Colombian Peso Leads Emerging-Market Drop Amid Brexit Fallout

  • Peso falls most among developing nations; pound worst perfomer
  • Oil, Colombia’s main export, traded near $46 a barrel

The Colombian peso posted the biggest decline amid an emerging-market slump as Britain’s decision to exit the European Union roiled markets for a second day, adding to concern about the outlook for the Latin American nation’s economy.

The peso fell 2.8 percent at the close of trading, the worst decline among developing-nation currencies. Sterling depreciated 3.6 percent and earlier reached a three-decade low of $1.3121 that surpassed its weakest levels during the panicked selling on Friday.

Traders’ bets on swings in the peso over the next month are the second-highest in Latin America, and the world’s riskier assets have been under pressure since the U.K. vote raised concerns that an already-fragile global economic recovery will falter as trade snarls in one of the world’s biggest consumer blocs. Colombia’s current account deficit makes it especially vulnerable to the external turmoil and a decline in prices for its oil exports, according to German Cristancho, the head of research at Corredores Davivienda.

“It’s part of the sensitivity that we consider the peso has from the high current account deficit the country has maintained,” Cristancho said. “Today with the fall in oil prices and the increase in risk premiums, it’s normal to see this selloff in the currency.”
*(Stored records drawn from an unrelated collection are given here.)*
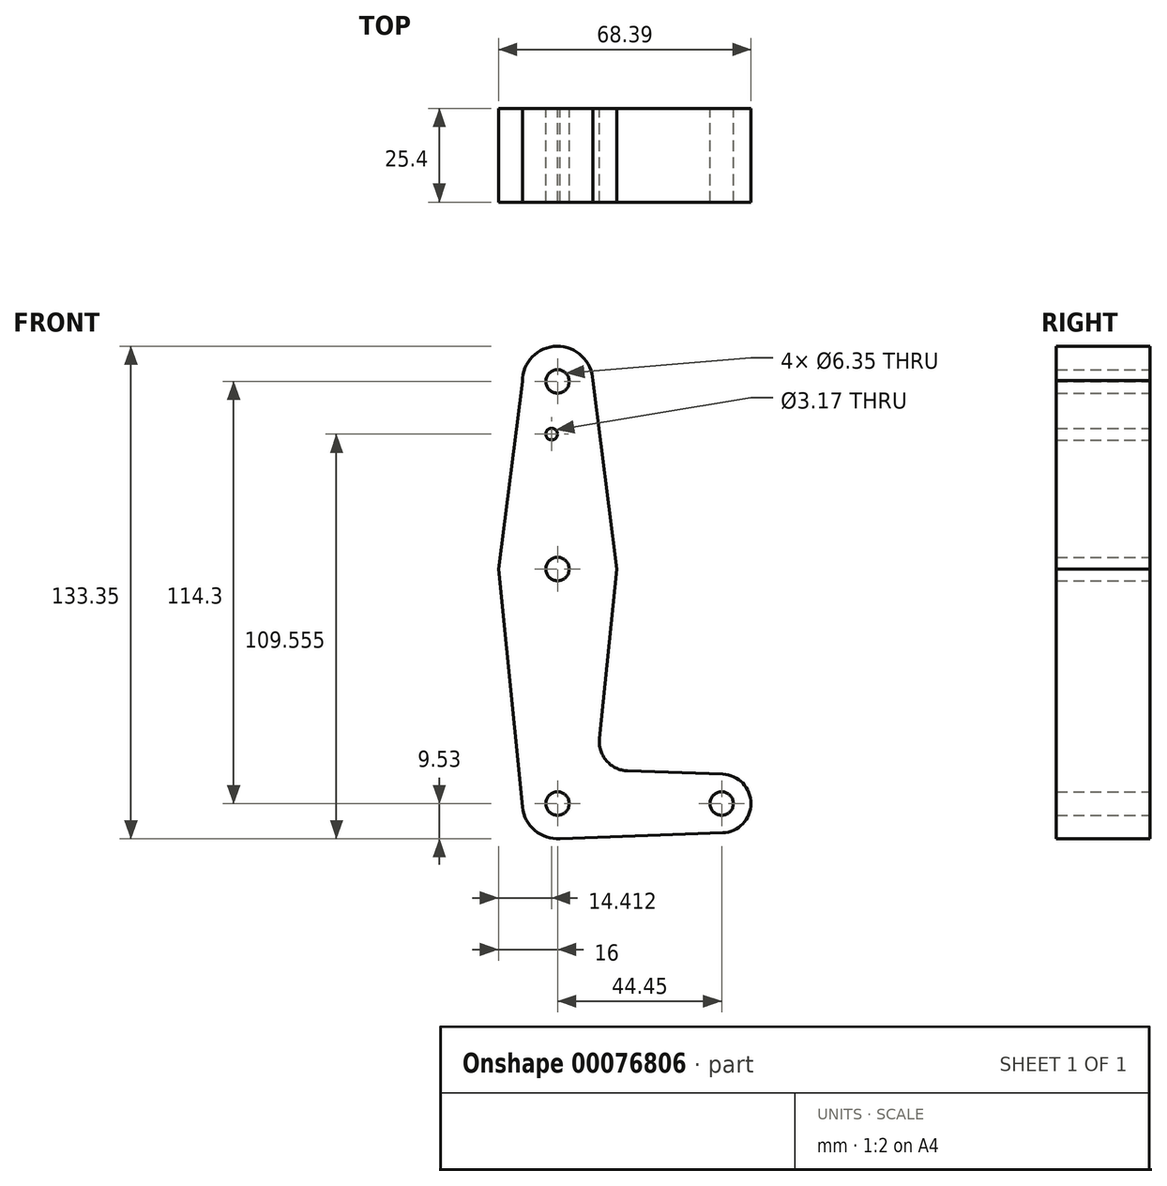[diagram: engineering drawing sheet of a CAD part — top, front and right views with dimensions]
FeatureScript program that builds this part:
annotation { "Feature Type Name" : "Feature", "Feature Type Description" : "" }
export const myFeature = defineFeature(function(context is Context, id is Id, definition is map)
    precondition{}
    {
        {
            var Q0;
            Q0=qCreatedBy(makeId("Front.planeOp"),FACE);
            var sketch = newSketch(context, id + "F0", { "sketchPlane" : qUnion([Q0])});
            skLineSegment(sketch, "E0", {"start": v(0, 0) * mm, "end": v(0, 50.8) * mm});
            skLineSegment(sketch, "E1", {"start": v(0, 0) * mm, "end": v(0, -63.5) * mm});
            skLineSegment(sketch, "E2", {"start": v(0, -63.5) * mm, "end": v(44.45, -63.5) * mm});
            skCircle(sketch, "E3", {"center": v(0, 50.8) * mm, "radius": 9.53 * mm});
            skCircle(sketch, "E4", {"center": v(0, 0) * mm, "radius": 15.88 * mm});
            skCircle(sketch, "E5", {"center": v(0, -63.5) * mm, "radius": 9.53 * mm});
            skCircle(sketch, "E6", {"center": v(44.45, -63.5) * mm, "radius": 7.94 * mm});
            skLineSegment(sketch, "E7", {"start": v(-9.52, 50.73) * mm, "end": v(-16, 0) * mm});
            skLineSegment(sketch, "E8", {"start": v(9.52, 51.04) * mm, "end": v(16, 0) * mm});
            skLineSegment(sketch, "E9", {"start": v(-16, 0) * mm, "end": v(-9.48, -64.46) * mm});
            skLineSegment(sketch, "E10", {"start": v(16, 0) * mm, "end": v(11.36, -45.9) * mm});
            skLineSegment(sketch, "E11", {"start": v(18.98, -54.65) * mm, "end": v(44.73, -55.57) * mm});
            skLineSegment(sketch, "E12", {"start": v(0, -73.03) * mm, "end": v(44.73, -71.43) * mm});
            skCircle(sketch, "E13", {"center": v(0, 50.8) * mm, "radius": 3.18 * mm});
            skCircle(sketch, "E14", {"center": v(0, 0) * mm, "radius": 3.18 * mm});
            skCircle(sketch, "E15", {"center": v(0, -63.5) * mm, "radius": 3.18 * mm});
            skCircle(sketch, "E16", {"center": v(44.45, -63.5) * mm, "radius": 3.18 * mm});
            skCircle(sketch, "E17", {"center": v(-1.59, 36.53) * mm, "radius": 1.59 * mm});
            skArc(sketch, "E18.filletArc", {"start": v(11.36, -45.9) * mm, "mid": v(13.27, -51.93) * mm, "end": v(18.98, -54.65) * mm});
            skSolve(sketch);
        }
        {
            var Q0;
            Q0 = qSketchRegion(id + "F0", true);
            var Q1;
            {var subQ0=sQuery(id+"F0.wireOp",EDGE,"E5");var subQ1=sQuery(id+"F0.wireOp",EDGE,"E1");var subQ2=makeQuery(id+"F0.imprint","INTERSECT",VERTEX,{"derivedFrom":[subQ1,subQ0]});Q1=makeQuery(id+"F0.imprint","IMPRINT",FACE,{"disambiguationData":[TD([[makeQuery(id+"F0.imprint","IMPRINT",EDGE,{"disambiguationData":[TD([[subQ2,-1.0]])],"derivedFrom":subQ1}),1.0]])]});}
            extrude(context, id + "F1", {"entities" : qUnion([Q0, Q1]), "depth" : 25.4 * mm});
        }
    });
The country’s current account deficit, the broadest measure of trade in goods and services, is forecast to end 2016 near the highest in at least 30 years. Colombia exported $969 million of goods to the U.K. in 2015, or 2.3 percent of its total exports, making it the Latin American country most reliant on trade with Britain, according to Bloomberg data.

Oil extended declines to trade near $46 a barrel as the market remained volatile.